Ana Gabriela Cabilhas disse constatar que “só mais recentemente é que há um olhar muito mais atento" à "presença no digital” no PSD, acrescentando que vê agora que “o tempo perdido está a ser recuperado”.

Exemplo disso é o primeiro-ministro e atual candidato às eleições de maio, Luís Montenegro, que na sexta-feira passada publicou um "reel" para marcar o arranque da campanha eleitoral. Falando diretamente para a câmara do telemóvel com um ar sorridente, Montenegro diz que os próximos dias são "importantíssimos" para o esclarecimento.

O seu adversário socialista nesta corrida eleitoral, Pedro Nuno Santos, também partilhou na última quinta-feira um `reel´, ao lado do líder do PS/Açores, Francisco César, em que faz para o telemóvel um resumo do dia da pré-campanha em S. Miguel.

"Sempre que um político põe um ‘post’ de caráter pessoal, tendem a ter mais notoriedade"

Em declarações à Lusa, o investigador do MediaLab do Instituto Superior de Ciências do Trabalho e da Empresa (ISCTE-IUL) José Moreno confirmou que sempre que um político partilha uma imagem ou vídeo de caráter pessoal "tendem a ter mais notoriedade".

“Temos feito análise de praticamente todos os atos eleitorais em Portugal, nomeadamente do discurso dos políticos, da presença dos políticos nas redes sociais, e é evidente nos resultados que sempre que um político põe um ‘post’ de caráter pessoal, ou porque é o aniversário do filho, porque visitou os pais, porque evocou uma memória de infância, qualquer coisa que seja um lado humano, esses ‘posts’ tendem a ter mais notoriedade do que os ‘posts’ tradicionais de política”, disse.

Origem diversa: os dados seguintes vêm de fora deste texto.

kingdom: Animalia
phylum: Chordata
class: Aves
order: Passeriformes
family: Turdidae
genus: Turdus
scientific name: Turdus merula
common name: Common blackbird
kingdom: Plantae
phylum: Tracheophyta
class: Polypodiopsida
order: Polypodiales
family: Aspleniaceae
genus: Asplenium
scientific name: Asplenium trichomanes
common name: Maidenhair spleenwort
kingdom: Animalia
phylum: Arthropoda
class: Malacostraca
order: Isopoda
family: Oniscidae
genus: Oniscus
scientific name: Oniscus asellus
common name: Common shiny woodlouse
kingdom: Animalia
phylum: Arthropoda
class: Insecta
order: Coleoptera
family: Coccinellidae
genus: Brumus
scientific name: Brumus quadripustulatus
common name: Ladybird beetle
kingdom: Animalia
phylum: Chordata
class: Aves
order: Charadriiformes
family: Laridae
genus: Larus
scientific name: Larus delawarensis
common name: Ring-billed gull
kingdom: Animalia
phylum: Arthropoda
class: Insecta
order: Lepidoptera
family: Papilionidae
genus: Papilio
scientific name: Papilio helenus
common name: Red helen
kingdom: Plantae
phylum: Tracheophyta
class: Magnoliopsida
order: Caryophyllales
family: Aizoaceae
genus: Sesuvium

O eurodeputado comunista João Oliveira constatou essa realidade, contando à Lusa que as publicações que tiveram mais ‘engagement’ nas suas páginas foram uma fotografia das suas filhas, “com as caras descaracterizadas”, a caminho de uma manifestação pela paz na Palestina, e uma outra, em que, no Parlamento Europeu, não estava a conseguir falar porque nenhum dos microfones estava ligado, num momento inusitado.

“Tentei ligar uns quatro ou cinco microfones à minha volta e nenhum funcionava”, disse, admitindo que “aquilo deu um vídeo com alguma piada”. Embora fosse num contexto político, o eurodeputado comunista reconhece que aquele conteúdo “de político não tem nada”.

No seu livro "Comunicação da Comunicação, As Pessoas São a Mensagem", 2023, editado pela "Mundos Sociais", Gustavo Cardoso defende a tese, assinalou José Moreno, de que "são as próprias pessoas que são a mensagem".

"No sentido em que as redes são apropriadas pelas pessoas, são as pessoas que estão dentro das redes, são as pessoas que publicam, são as pessoas que partilham, são as pessoas que fazem ‘like’ e, portanto, o resultado final daquilo que aparece nas redes é o resultado acumulado da contribuição das pessoas”", frisou.

 A IL também procura recorrer ao humor para fazer política nas redes sociais. No TikTok, surge um ‘clip’ em que uma criança, enquanto joga Monopólio, chora porque o seu dinheiro foi todo parar aos impostos.

O Livre brincou com a ida ao espaço da cantora ‘pop’ Katy Perry para criticar os transportes públicos em Portugal: "Ela vai ao espaço e volta em 11 minutos e tu ainda nem fizeste uma rotunda”, escreve o Livre na legenda.

Nas páginas do PAN, são frequentes recortes de vídeos de intervenções públicas dos seus dirigentes, mas um dos mais vistos, com 50 mil visualizações, foi um "reel" em que se acusa André Ventura, do Chega, de mentir sobre o número de touros mortos em touradas.